For a while, she didn’t notice that she had stopped listening to podcasts. An avid true crime listener, Goodwin gravitated towards The Drag as a place to learn how to tell difficult stories with justice and respect.

“It’s a safe place to learn as a young reporter because you know that people are going to have your back and they’re going to be checking for you,” Goodwin said. “It’s just good to have that support.”

Over the past year, Goodwin became more fascinated with feature writing and long-form journalism. She said working on podcasts at The Drag helped her understand all the moving parts that go into creating a full story with depth and honesty.

“I really like telling kind of unexpected stories, finding the devil in the details on different things that are happening in the world around us and highlight the people that are left out of traditional news stories,” Goodwin said. “I really just enjoy highlighting humanity in the middle of whatever I’m doing.”

During the summer as a podcasting intern, Goodwin worked extensively on the Planet Texas podcast, a podcast set to release in spring 2022 about the intimate ways climate change impacts Texans. She also worked on The Drag’s next true crime podcast about the Austin serial bombings and said the most challenging part of the internship was navigating how to approach the two different podcasts.

“That’s brand new for me, interviewing people who are actual victims in situations,” Goodwin said. “It’s scary and emotional so understanding how to let people share their experiences with you and give them room to open up … it’s been really different.”

Goodwin said she struggles as a journalist on knowing when she is overstepping peoples’ boundaries.

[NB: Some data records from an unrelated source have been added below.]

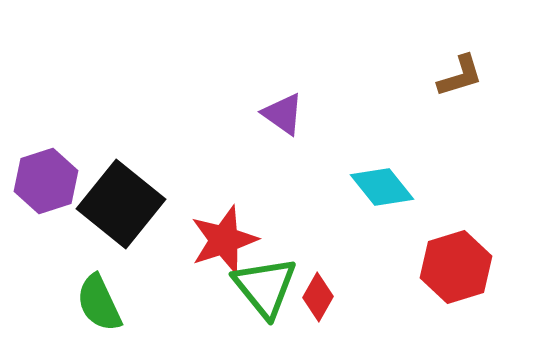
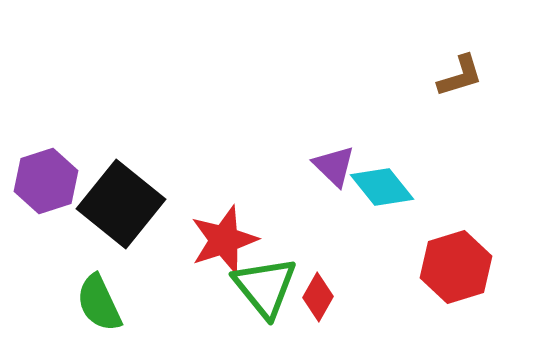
purple triangle: moved 51 px right, 52 px down; rotated 9 degrees clockwise
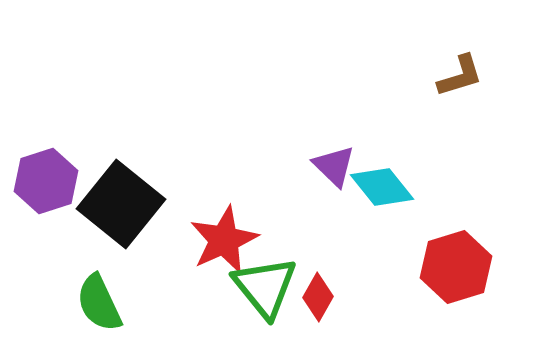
red star: rotated 6 degrees counterclockwise
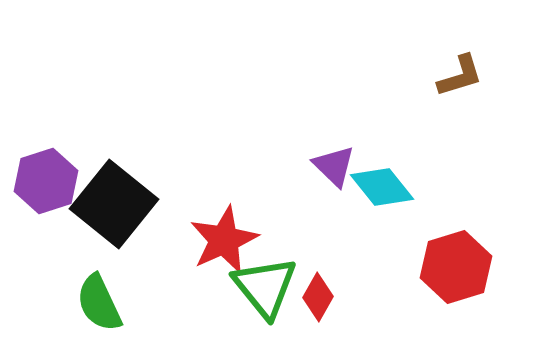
black square: moved 7 px left
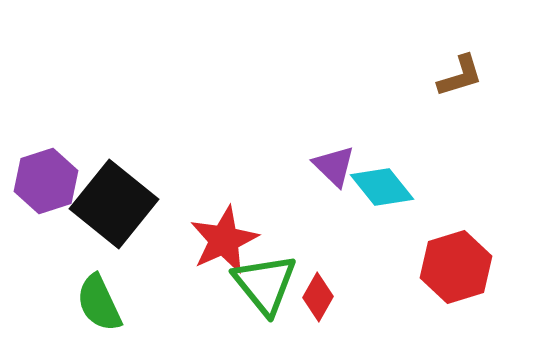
green triangle: moved 3 px up
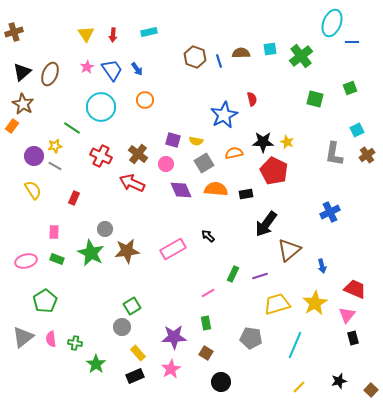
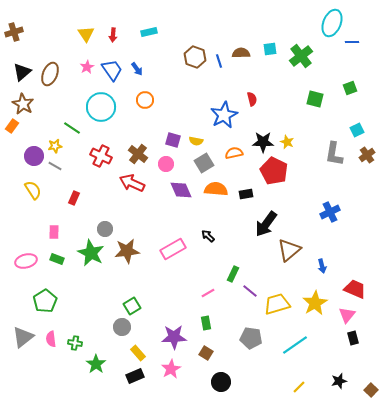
purple line at (260, 276): moved 10 px left, 15 px down; rotated 56 degrees clockwise
cyan line at (295, 345): rotated 32 degrees clockwise
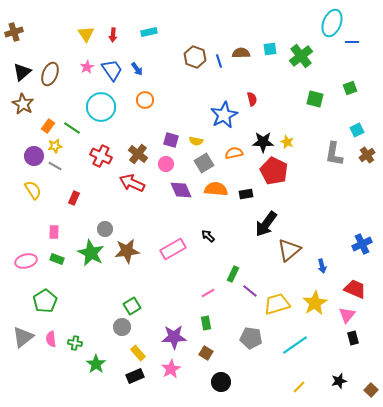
orange rectangle at (12, 126): moved 36 px right
purple square at (173, 140): moved 2 px left
blue cross at (330, 212): moved 32 px right, 32 px down
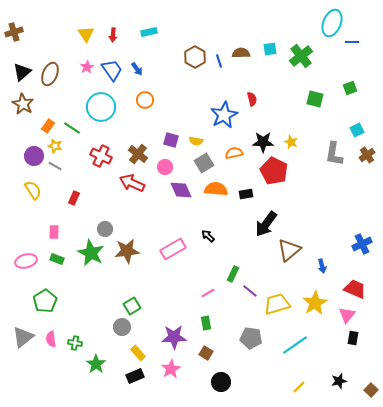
brown hexagon at (195, 57): rotated 10 degrees clockwise
yellow star at (287, 142): moved 4 px right
yellow star at (55, 146): rotated 24 degrees clockwise
pink circle at (166, 164): moved 1 px left, 3 px down
black rectangle at (353, 338): rotated 24 degrees clockwise
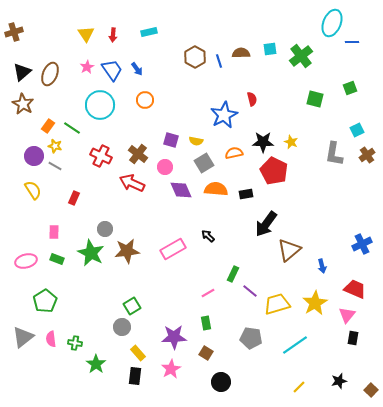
cyan circle at (101, 107): moved 1 px left, 2 px up
black rectangle at (135, 376): rotated 60 degrees counterclockwise
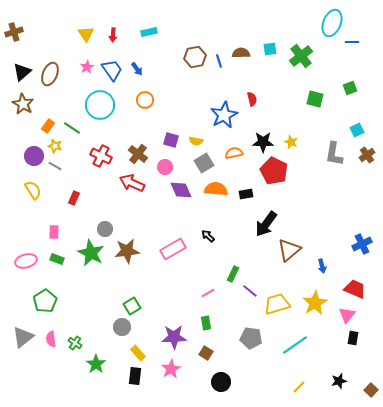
brown hexagon at (195, 57): rotated 20 degrees clockwise
green cross at (75, 343): rotated 24 degrees clockwise
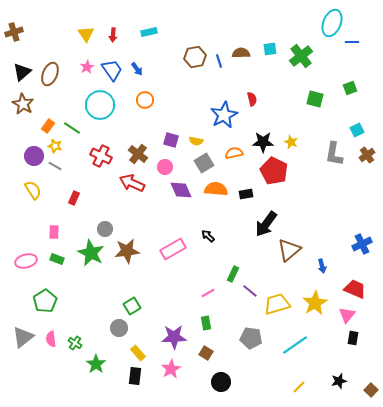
gray circle at (122, 327): moved 3 px left, 1 px down
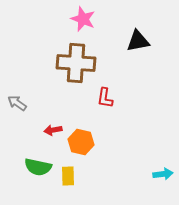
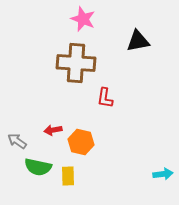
gray arrow: moved 38 px down
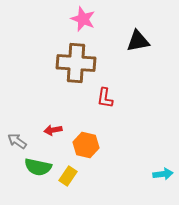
orange hexagon: moved 5 px right, 3 px down
yellow rectangle: rotated 36 degrees clockwise
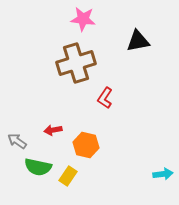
pink star: rotated 15 degrees counterclockwise
brown cross: rotated 21 degrees counterclockwise
red L-shape: rotated 25 degrees clockwise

“It can feel like you’re asking somebody to tear off a wound that started to heal,” Goodwin said. “There are stories that need to be told but just watching them go through that process is difficult.”

But Goodwin said she hopes that amplifying these stories will provide hope for others that may be going through similar situations. Being part of all the groundwork, from fact-checking to researching, has been one of the most gratifying parts of the internship for her. Goodwin said it showed her that when pursuing her own projects, she doesn’t need to have everything figured out by herself.

“It’s a massive team effort,” Goodwin said. “There’s so many people involved in every different project and it makes things better.”